YOUR OBJECTIVE: Your answer is to be the count alone: the number of lines in the data below where "different" appears.

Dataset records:
○ ○ ○ ○ ○
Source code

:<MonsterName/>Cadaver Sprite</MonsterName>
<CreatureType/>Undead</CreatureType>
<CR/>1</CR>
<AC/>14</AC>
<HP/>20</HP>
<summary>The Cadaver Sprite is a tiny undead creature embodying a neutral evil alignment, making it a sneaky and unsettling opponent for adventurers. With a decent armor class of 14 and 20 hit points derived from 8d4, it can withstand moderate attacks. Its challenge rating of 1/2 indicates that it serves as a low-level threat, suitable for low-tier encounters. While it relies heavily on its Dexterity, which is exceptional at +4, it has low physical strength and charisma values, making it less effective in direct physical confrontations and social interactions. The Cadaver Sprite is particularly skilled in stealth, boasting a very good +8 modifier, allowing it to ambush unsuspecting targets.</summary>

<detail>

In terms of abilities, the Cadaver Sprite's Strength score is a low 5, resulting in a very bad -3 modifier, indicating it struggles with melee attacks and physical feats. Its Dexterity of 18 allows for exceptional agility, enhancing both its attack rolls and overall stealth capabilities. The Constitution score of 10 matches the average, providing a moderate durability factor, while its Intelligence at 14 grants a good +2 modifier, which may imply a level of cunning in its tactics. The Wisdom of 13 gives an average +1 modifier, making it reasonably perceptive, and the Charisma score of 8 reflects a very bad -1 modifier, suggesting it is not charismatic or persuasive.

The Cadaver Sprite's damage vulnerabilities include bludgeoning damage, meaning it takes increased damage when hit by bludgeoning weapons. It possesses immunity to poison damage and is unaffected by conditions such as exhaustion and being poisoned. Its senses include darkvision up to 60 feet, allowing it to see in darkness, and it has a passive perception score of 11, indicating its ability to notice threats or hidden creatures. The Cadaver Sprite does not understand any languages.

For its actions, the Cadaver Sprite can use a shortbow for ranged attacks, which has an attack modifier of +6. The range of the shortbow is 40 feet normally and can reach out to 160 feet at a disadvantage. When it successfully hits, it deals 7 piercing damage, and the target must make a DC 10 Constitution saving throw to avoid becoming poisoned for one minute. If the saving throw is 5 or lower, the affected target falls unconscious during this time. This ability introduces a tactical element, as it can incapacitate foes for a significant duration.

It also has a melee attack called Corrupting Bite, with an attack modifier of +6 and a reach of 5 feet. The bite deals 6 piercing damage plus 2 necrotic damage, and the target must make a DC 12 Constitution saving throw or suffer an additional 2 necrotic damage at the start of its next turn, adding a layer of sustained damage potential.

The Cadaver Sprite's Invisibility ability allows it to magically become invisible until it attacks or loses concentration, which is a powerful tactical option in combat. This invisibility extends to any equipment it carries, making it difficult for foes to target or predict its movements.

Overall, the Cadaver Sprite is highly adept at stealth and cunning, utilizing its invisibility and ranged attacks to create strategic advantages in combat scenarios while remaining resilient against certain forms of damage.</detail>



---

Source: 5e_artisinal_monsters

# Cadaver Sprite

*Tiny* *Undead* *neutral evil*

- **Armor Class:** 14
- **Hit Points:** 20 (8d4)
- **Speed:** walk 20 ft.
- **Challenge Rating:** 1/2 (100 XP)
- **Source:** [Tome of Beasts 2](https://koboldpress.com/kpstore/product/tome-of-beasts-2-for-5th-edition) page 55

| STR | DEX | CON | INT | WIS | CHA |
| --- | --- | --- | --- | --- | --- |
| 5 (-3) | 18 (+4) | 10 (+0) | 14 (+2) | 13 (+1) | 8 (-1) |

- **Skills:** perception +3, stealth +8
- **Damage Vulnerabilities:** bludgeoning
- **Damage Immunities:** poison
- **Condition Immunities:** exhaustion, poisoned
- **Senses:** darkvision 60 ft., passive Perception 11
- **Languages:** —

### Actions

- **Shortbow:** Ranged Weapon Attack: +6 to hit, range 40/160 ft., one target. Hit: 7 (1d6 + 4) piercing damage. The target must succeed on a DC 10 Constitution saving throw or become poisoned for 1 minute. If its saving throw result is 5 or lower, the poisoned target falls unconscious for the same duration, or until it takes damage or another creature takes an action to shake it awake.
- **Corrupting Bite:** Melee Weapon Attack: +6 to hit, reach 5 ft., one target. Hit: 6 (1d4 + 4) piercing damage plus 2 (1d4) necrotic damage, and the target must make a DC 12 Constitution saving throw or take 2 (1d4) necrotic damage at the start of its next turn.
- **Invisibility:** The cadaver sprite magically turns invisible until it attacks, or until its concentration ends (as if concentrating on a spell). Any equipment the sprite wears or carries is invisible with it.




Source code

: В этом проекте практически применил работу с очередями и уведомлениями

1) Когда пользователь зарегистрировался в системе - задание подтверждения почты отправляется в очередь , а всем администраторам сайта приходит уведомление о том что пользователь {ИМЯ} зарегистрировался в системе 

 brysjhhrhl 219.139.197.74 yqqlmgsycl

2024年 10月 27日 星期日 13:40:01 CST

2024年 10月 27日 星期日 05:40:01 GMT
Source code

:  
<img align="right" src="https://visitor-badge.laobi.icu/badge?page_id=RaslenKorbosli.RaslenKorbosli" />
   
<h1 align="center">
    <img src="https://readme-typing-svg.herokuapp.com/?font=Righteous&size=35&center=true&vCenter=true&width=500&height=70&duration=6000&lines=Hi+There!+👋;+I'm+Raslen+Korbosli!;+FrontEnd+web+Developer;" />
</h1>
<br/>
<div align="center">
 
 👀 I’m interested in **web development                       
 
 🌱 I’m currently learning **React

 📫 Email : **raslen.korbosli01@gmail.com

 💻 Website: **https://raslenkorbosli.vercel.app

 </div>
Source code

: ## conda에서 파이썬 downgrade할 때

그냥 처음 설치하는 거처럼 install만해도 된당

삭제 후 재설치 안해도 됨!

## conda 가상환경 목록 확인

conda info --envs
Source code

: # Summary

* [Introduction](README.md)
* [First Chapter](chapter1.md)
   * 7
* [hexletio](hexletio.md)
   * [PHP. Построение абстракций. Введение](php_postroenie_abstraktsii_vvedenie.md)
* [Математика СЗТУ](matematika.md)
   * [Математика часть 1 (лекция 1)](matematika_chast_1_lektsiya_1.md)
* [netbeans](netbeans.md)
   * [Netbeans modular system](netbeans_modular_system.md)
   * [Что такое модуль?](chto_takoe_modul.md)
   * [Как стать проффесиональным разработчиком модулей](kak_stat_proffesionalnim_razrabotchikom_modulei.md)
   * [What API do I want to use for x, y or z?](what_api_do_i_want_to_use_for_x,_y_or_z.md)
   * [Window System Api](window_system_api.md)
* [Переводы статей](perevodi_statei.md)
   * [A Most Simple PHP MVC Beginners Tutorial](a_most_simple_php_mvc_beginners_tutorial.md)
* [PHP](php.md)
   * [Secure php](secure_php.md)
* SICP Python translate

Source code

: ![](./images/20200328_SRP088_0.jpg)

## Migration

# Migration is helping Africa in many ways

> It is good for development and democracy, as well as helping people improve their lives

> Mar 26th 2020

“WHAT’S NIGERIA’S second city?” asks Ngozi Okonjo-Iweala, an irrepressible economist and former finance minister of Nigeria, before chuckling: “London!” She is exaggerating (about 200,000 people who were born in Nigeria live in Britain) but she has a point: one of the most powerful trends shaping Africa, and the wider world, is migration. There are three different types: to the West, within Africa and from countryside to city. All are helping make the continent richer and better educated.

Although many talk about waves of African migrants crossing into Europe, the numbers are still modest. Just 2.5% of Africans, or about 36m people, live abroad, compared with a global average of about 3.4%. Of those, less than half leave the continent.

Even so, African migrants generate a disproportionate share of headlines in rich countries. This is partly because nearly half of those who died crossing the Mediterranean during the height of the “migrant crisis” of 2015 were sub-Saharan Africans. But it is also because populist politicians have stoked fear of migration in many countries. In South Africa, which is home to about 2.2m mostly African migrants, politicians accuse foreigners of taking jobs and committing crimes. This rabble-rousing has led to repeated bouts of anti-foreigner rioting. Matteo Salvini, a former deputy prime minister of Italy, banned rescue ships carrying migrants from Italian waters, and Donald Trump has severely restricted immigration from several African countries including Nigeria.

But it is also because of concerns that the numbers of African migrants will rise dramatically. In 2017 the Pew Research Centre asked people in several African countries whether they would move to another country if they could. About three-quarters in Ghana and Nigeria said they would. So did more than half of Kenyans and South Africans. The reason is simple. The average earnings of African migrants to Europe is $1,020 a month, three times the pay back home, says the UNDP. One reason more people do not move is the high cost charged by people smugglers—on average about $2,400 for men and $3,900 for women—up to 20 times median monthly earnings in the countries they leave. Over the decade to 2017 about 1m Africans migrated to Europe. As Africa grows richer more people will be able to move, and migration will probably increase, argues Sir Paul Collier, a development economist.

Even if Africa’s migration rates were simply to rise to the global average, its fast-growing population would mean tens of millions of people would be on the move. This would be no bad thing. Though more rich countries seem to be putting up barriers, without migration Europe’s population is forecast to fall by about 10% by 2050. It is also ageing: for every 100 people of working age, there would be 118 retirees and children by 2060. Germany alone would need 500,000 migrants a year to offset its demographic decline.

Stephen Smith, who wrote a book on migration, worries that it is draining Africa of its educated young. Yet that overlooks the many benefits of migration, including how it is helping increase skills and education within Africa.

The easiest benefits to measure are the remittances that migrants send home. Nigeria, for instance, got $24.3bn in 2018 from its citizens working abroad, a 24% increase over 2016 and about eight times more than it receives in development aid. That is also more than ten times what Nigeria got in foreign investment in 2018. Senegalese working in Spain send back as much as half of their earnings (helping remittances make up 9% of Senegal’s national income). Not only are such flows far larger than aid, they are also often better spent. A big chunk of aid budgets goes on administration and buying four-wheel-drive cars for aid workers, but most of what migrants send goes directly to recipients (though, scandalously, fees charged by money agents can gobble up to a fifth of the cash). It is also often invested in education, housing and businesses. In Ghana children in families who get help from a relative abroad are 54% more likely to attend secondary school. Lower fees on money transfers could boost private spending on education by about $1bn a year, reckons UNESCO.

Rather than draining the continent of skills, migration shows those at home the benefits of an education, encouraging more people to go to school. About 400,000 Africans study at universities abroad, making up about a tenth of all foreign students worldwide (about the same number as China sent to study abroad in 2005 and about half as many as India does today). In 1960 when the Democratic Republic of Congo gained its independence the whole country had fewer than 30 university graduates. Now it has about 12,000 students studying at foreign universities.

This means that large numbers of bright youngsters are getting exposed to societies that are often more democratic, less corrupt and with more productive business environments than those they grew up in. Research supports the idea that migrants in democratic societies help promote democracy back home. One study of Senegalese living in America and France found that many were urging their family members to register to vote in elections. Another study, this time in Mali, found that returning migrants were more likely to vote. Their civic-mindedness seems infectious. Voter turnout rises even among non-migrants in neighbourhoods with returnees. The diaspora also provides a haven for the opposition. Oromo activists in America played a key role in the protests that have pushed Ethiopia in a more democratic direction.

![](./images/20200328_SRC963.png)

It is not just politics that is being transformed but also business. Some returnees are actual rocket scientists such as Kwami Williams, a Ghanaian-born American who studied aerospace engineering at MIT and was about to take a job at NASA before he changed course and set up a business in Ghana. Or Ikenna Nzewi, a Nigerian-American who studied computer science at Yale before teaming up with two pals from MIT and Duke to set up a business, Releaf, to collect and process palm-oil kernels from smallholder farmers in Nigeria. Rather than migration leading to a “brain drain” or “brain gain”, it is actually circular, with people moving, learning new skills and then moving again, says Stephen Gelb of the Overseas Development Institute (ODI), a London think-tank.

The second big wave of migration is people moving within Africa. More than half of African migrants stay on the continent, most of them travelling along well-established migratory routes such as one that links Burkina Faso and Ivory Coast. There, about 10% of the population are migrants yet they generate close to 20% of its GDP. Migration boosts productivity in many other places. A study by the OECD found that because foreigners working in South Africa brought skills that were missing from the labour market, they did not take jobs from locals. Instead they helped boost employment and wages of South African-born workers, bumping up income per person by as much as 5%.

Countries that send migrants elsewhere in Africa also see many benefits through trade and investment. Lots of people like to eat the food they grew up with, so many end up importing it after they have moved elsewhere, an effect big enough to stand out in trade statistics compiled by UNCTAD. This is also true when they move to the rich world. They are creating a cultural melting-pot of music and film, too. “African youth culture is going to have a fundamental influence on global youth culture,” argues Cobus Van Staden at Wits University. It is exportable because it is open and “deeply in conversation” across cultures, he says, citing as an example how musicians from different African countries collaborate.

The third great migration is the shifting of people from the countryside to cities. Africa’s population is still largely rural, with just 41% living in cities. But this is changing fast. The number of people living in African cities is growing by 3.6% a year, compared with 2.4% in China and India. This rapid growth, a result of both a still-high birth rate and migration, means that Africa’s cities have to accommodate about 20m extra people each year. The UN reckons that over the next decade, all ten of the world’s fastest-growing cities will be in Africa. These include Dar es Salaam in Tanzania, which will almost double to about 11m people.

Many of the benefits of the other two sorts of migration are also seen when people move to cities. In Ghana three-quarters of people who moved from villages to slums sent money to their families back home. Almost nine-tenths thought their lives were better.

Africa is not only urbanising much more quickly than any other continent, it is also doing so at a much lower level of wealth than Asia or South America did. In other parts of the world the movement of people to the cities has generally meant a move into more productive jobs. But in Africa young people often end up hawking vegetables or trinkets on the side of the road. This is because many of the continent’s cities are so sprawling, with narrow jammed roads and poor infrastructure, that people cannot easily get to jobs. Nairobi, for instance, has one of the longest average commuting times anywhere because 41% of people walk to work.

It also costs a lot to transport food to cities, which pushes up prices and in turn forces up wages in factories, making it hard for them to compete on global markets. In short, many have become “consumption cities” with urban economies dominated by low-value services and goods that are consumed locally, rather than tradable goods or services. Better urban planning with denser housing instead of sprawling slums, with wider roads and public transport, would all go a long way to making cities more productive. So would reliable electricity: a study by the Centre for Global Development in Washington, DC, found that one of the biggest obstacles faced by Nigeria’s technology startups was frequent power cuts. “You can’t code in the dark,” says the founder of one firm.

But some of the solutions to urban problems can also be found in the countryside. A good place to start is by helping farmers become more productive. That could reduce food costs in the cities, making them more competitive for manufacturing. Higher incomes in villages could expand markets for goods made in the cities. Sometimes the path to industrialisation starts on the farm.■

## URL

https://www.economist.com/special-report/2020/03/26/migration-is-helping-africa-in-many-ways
○ ○ ○ ○ ○
RESPONSE FOR THIS EXERCISE: 2